Following an action-packed week on the domestic data front, Canada is headed for relative calm in the week ahead, with just the lonely November housing starts report on the docket. Focus instead will be on external events as economy watchers gauge their impact on the shape of the global growth backdrop. Polling out of the UK continues to suggest that Boris Johnson’s conservatives could be given the majority government needed to push the divorce agreement with the European Union agreed to in October through parliament. Any progress, or lack thereof, on US and China trade negotiations will also be watched closely ahead of the next round of previously-threatened US tariffs later this month. Although the reinstatement of US steel/aluminium tariffs on imports from Brazil and Argentina and the threat of possible new tariffs on France over the last week were also just the latest reminder that international trade policy will remain unpredictable even if a ‘phase 1’ deal with China is ultimately completed.

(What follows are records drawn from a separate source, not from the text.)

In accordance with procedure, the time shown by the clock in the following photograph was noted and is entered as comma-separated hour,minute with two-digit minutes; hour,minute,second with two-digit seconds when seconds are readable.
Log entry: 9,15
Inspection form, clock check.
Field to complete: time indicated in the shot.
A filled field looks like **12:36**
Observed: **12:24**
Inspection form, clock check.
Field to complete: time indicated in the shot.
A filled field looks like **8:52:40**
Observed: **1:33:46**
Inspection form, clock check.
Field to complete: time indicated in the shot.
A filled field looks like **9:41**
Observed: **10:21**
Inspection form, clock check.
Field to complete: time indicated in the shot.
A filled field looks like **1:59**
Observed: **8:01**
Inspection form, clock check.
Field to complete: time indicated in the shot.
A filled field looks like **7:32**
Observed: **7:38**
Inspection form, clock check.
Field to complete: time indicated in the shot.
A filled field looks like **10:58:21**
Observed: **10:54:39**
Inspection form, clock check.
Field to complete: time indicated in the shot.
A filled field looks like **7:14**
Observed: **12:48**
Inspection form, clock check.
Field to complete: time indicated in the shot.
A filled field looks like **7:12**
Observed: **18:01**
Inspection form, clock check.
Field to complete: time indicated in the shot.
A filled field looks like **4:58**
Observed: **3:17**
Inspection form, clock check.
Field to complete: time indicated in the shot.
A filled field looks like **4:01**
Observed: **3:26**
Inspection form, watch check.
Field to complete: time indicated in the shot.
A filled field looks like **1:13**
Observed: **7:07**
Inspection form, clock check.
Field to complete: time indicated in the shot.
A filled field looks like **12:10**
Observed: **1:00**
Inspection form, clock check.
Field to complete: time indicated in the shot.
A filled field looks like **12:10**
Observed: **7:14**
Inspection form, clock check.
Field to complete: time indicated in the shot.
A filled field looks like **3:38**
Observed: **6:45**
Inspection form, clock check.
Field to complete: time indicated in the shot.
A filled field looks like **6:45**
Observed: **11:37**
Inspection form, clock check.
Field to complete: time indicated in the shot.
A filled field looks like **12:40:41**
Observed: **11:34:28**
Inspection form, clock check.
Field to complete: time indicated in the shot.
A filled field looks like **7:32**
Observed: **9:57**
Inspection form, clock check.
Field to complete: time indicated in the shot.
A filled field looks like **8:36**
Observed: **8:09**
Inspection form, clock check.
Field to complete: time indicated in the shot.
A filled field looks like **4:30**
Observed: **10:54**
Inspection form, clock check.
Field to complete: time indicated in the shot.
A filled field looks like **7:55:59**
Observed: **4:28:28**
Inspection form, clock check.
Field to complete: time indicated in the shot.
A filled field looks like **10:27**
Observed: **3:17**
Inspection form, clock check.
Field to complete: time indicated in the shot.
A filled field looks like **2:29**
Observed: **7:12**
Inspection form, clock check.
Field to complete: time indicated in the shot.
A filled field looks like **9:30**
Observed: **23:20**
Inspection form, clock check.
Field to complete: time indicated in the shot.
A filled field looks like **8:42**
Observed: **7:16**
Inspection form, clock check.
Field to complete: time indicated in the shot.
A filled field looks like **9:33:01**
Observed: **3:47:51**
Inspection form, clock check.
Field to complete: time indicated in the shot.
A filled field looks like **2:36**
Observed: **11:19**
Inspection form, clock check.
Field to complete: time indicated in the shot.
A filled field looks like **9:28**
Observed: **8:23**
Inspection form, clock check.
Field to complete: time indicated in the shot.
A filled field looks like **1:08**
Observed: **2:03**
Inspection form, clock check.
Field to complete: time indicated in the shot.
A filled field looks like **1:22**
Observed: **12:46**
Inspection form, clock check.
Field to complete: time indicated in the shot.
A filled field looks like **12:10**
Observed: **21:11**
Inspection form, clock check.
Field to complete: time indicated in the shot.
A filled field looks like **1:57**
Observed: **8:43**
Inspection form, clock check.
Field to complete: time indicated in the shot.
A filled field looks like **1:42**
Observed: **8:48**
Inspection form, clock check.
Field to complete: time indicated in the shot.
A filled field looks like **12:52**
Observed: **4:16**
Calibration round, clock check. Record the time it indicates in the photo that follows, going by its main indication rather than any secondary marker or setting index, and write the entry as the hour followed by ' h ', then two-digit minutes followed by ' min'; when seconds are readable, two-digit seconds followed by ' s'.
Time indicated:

The significantly softer-than-expected November employment report in Canada released on Friday will keep attention on the near-term economic data flow. Despite the drop in employment, wage growth remained strong. The unemployment rate also jumped higher, but is still low from a historical perspective, and most recognize that Canadian employment numbers are notoriously volatile on a month-over-month basis. Other economic growth numbers out of both Canada and the US have been, if anything, a touch stronger than previously expected. US employment surged higher in November. There were even glimmers of hope that the US industrial sector, which has been weighed down by rising tariff costs, may be hitting a bottom with both domestic shipments and imports of capital goods reportedly picking up in October and sentiment indicators like the ISM manufacturing index stabilizing. We expect next week’s US retail sales report will show a solid tick higher as the all-important holiday shopping season gets more firmly underway. Stronger near-term economic growth numbers only make it more likely that the US Fed is done cutting rates, and we look for the central bank to now hold steady through 2020, including at the last policy decision of 2019 upcoming on December 11th.
The Bank of Canada responded to better global and domestic growth trends by moving more firmly to a ‘neutral’ bias following the last interest rate decision of 2019 – although that was admittedly before the release of the soft November labour market data. That cemented the central bank as one of a shrinking number to resist the urge to cut rates at least once this year. Indeed, the Bank of Canada appears to be (probably correctly) increasingly concerned that some sectors of the economy – namely housing markets – are heating up too quickly resulting in the reacceleration of household debt accumulation from already elevated levels. Reports of further tightening in home resale markets in Toronto and Vancouver in November will only reinforce those concerns. That is not to say that the next move from the Bank of Canada will be an interest rate hike. We still think there is a reasonable chance that they cut in the year ahead – in large part because there is still a non-trivial chance that unexpectedly negative global trade developments spill over into slower activity in Canada. But stronger current conditions also make it tough to see the central bank making a move as soon as the Q1 2020 cut that we have had in our own base case economic forecast.